About this exercise
Return only the lines from the one containing "ventilation is recommended" to the end of the material, with each one exactly as it appears.

Records for the exercise
##########
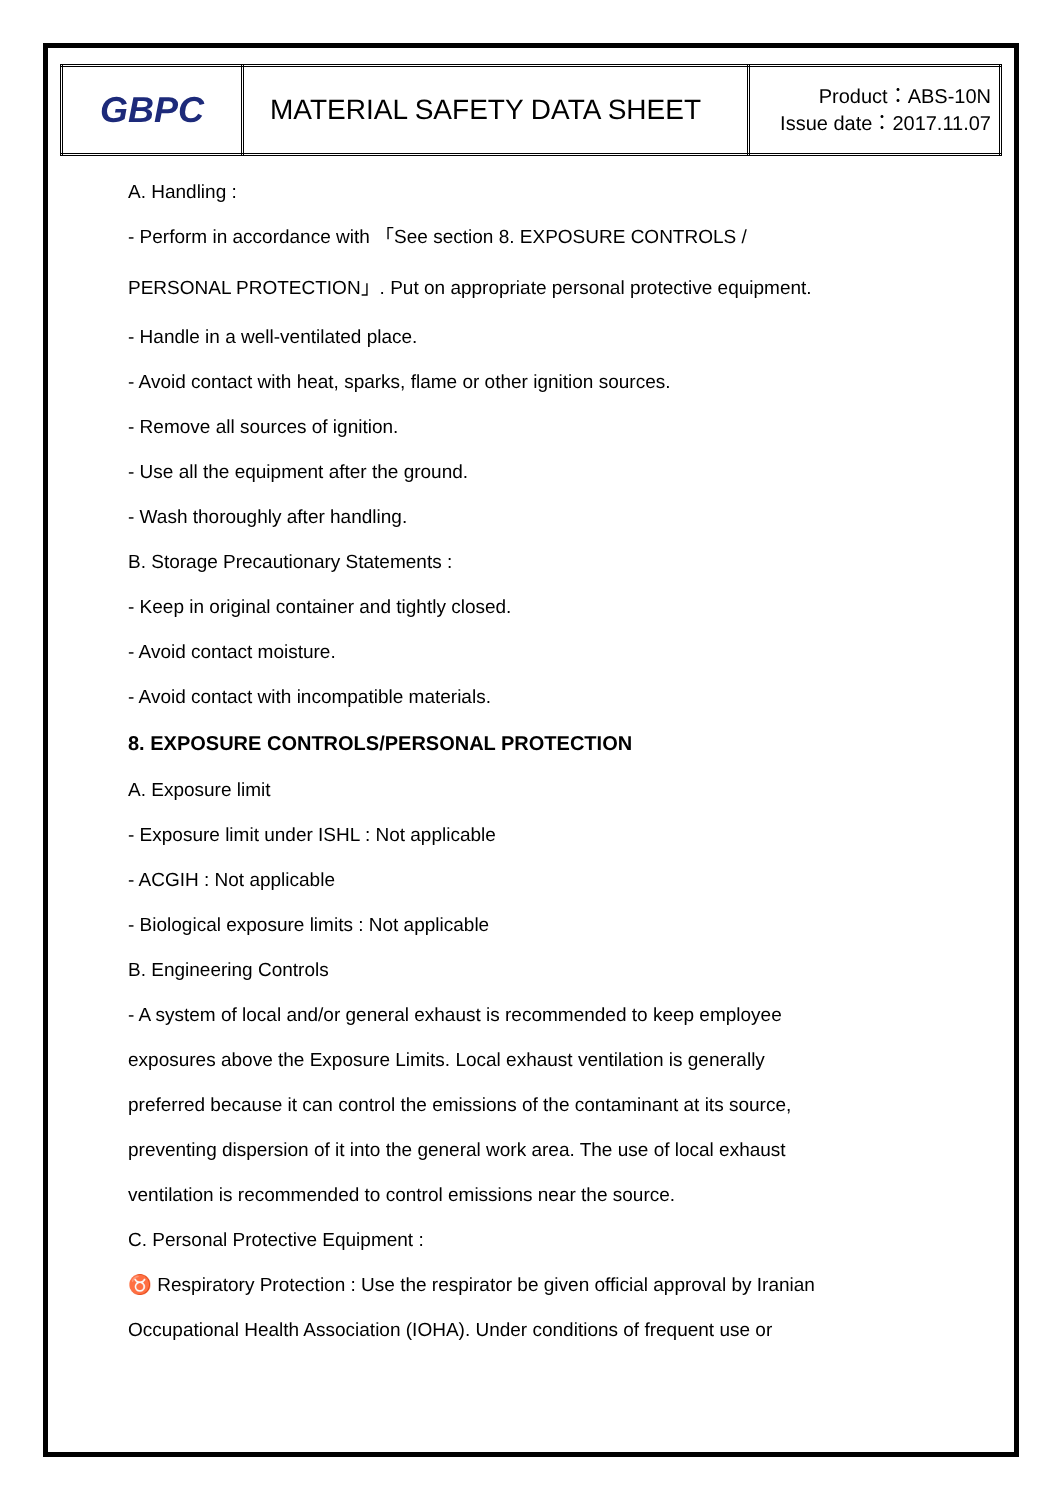| GBPC | MATERIAL SAFETY DATA SHEET | Product：ABS-10N Issue date：2017.11.07 |
A. Handling :
- Perform in accordance with 「See section 8. EXPOSURE CONTROLS /
PERSONAL PROTECTION」. Put on appropriate personal protective equipment.
- Handle in a well-ventilated place.
- Avoid contact with heat, sparks, flame or other ignition sources.
- Remove all sources of ignition.
- Use all the equipment after the ground.
- Wash thoroughly after handling.
B. Storage Precautionary Statements :
- Keep in original container and tightly closed.
- Avoid contact moisture.
- Avoid contact with incompatible materials.
8. EXPOSURE CONTROLS/PERSONAL PROTECTION
A. Exposure limit
- Exposure limit under ISHL : Not applicable
- ACGIH : Not applicable
- Biological exposure limits : Not applicable
B. Engineering Controls
- A system of local and/or general exhaust is recommended to keep employee
exposures above the Exposure Limits. Local exhaust ventilation is generally
preferred because it can control the emissions of the contaminant at its source,
preventing dispersion of it into the general work area. The use of local exhaust
ventilation is recommended to control emissions near the source.
C. Personal Protective Equipment :
♉ Respiratory Protection : Use the respirator be given official approval by Iranian
Occupational Health Association (IOHA). Under conditions of frequent use or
##########
Reply to the task
ventilation is recommended to control emissions near the source.
C. Personal Protective Equipment :
♉ Respiratory Protection : Use the respirator be given official approval by Iranian
Occupational Health Association (IOHA). Under conditions of frequent use or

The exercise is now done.